During her time at the university, Kent was a member of the Student-Athlete Advisory Committee and was very active in the local chapter of Athletes in Action.

Between her classes and gymnastics, there was little time for more. The competition season runs January through April, but much of the year, the team practices four or five days a week – for four hours at a time. Kent’s family joked sometimes that gymnastics was her full-time job.

The at-times-grueling work, though, paid off. For part of her sophomore and all of her junior year, Kent competed in the all-around. Many of her individual highlights came during that junior year, when, in addition to EAGL Gymnast of the Year, she made EAGL first-team in bars and all-around and second team in balance beam while notching 17 podium finishes and four individual titles.

In addition to the All-EAGL Scholastic Team, she was a Women’s Collegiate Gymnastics Association Academic All-American.

This year, with recurring back injuries, Kent focused on bars. COVID-19 also altered her senior season, from strict travel and testing protocols to fans-free competitions. The Wolfpack was determined, though, to make the season fun and worthwhile.

“I’m grateful to have competed in Reynolds and on the road,” Kent said. “I’m definitely leaving here with no regrets.”

Her best NC State gymnastics memory, in fact, came during this unusual, slightly shortened season’s regional meet in Athens, Georgia.

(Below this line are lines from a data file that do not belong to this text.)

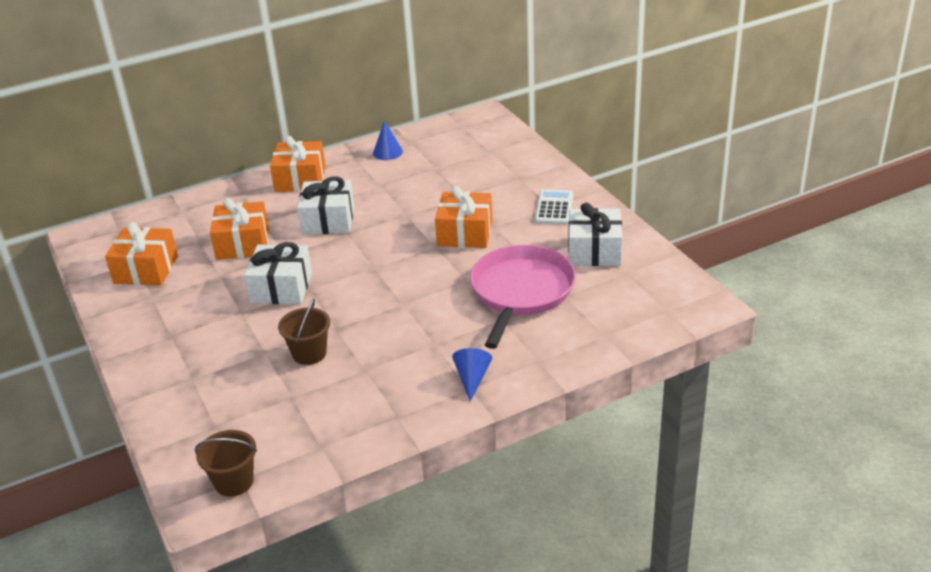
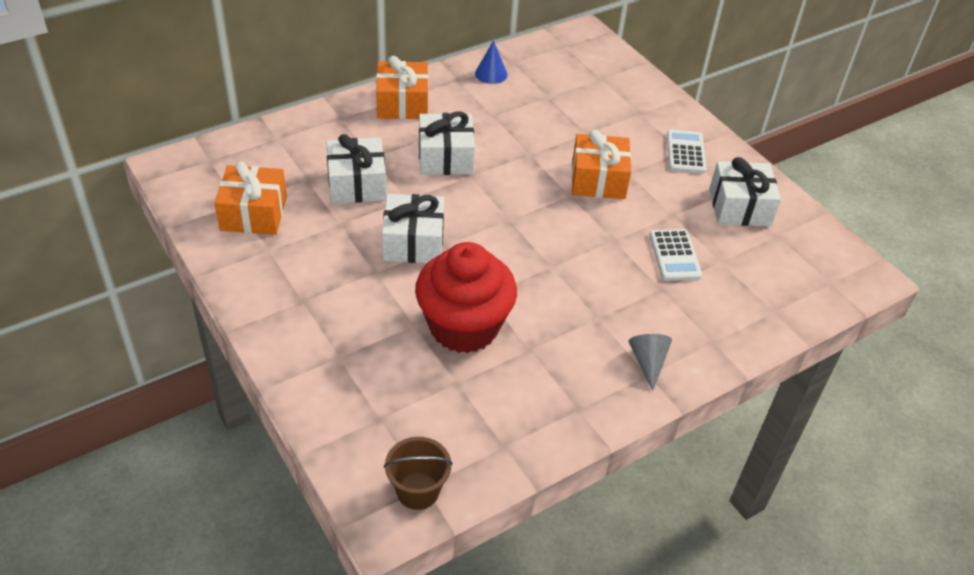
camera: 10 degrees left, 10 degrees up
(243, 244) = (357, 184): orange gift -> white gift
(309, 353) = (464, 327): brown bucket -> red cupcake
(472, 378) = (648, 362): blue cone -> grey cone
(521, 292) = (674, 255): pink pan -> white calculator

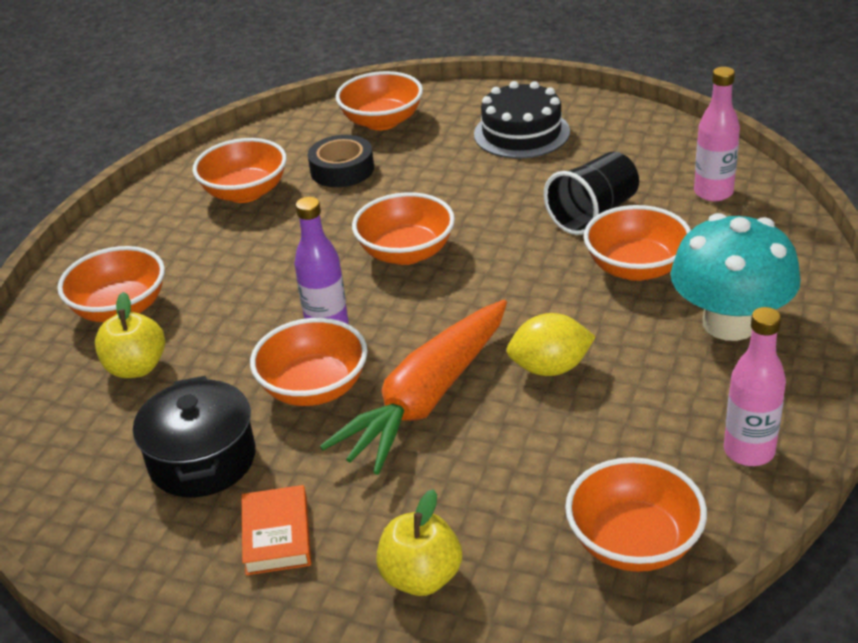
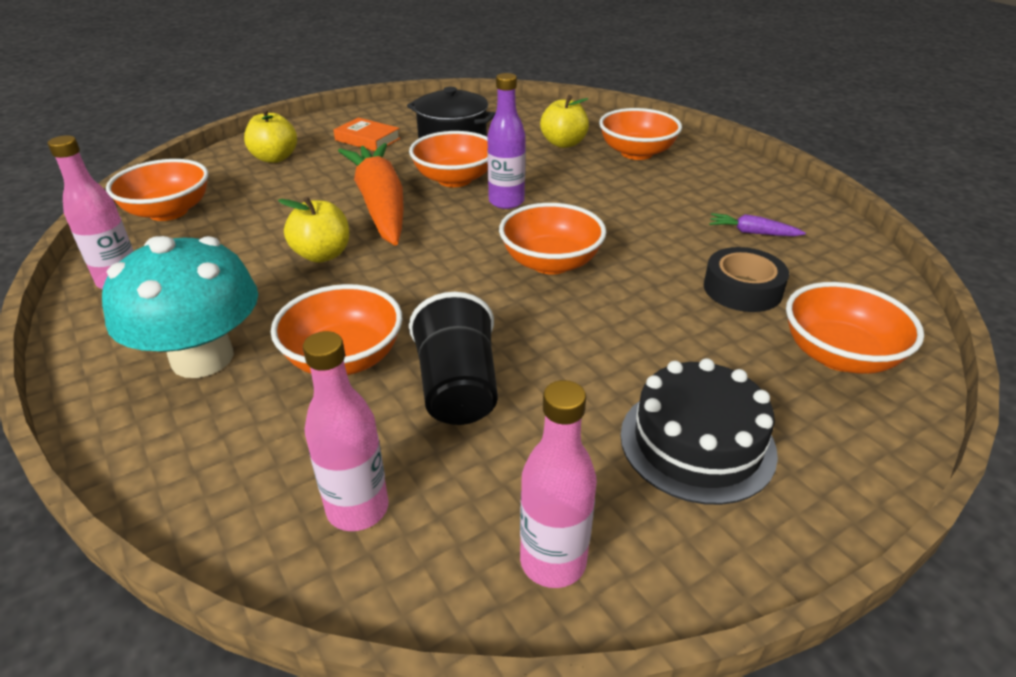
camera: 125 degrees right, 0 degrees up
(245, 192) = (752, 232): orange bowl -> purple carrot
(550, 368) = (322, 255): yellow lemon -> yellow apple
(651, 136) = (553, 561): none -> pink bottle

Teams with the best regular-season scores are usually automatically advanced to the second day of the three-day event. This year, the Wolfpack was disappointed to be slotted to compete on the day one; no team competing the first day had advanced to the third and final one since the current format was adopted in 2018-19.

“We knew we had to go in and fight for every tenth, and really pull together,” Kent said. “The seniors knew it was our last time and we went in as the underdogs, which made it all the sweeter.”

The team earned an NCAA Regional Finals berth by recording a 196.775 that tied the sixth-best score in NC State history and marked the highest score NC State has earned at a regional. Kent tied her career-best on bars with a 9.900 as part of the effort.

The Wolfpack ended the season ranked 15th in the nation, its best team finish in two decades.

This summer, Kent is excited to spend more time with family and friends, especially ones she hasn’t seem in quite some time. She is solidifying next steps as she continues her part-time job as an accounting clerk, but with her competitive gymnastics career over, she’s looking forward to what’s to come in the near future.

When she started college, Kent considered majoring in psychology, or aiming toward a coaching or teaching career. She realized, though, that her talents and skills didn’t quite match up with those professions.

After a visit to Bitty & Beau’s Coffee in Wilmington as a high school student, something clicked about matching her head and her heart, and that conviction grew during her NC State years. The small but growing chain’s coffee shops are run by employees with intellectual and development disabilities.

Kent has been a dedicated volunteer for the Special Olympics program since middle school, starting through her gymnastics club team.

“My eyes really opened here to the possibilities of a business degree and entrepreneurship,” she said. “I thought that I could connect with my passion in a different way, and I really got motivated to consider other opportunities to make an impact on people’s lives.”

Her long-term dream is an administrative or financial role with Special Olympics on the national or international level, or work as a financial adviser for families with special-needs members.

All in all, Kent feels she struck gold close to home when she chose NC State.

“When you’re visiting a college, don’t come in with a certain mindset. Don’t think I’m going to this college because of this one thing,” she said. “NC State is really well-rounded and there are incredible opportunities. If you keep your eyes open, you’ll see just how bright it is here.”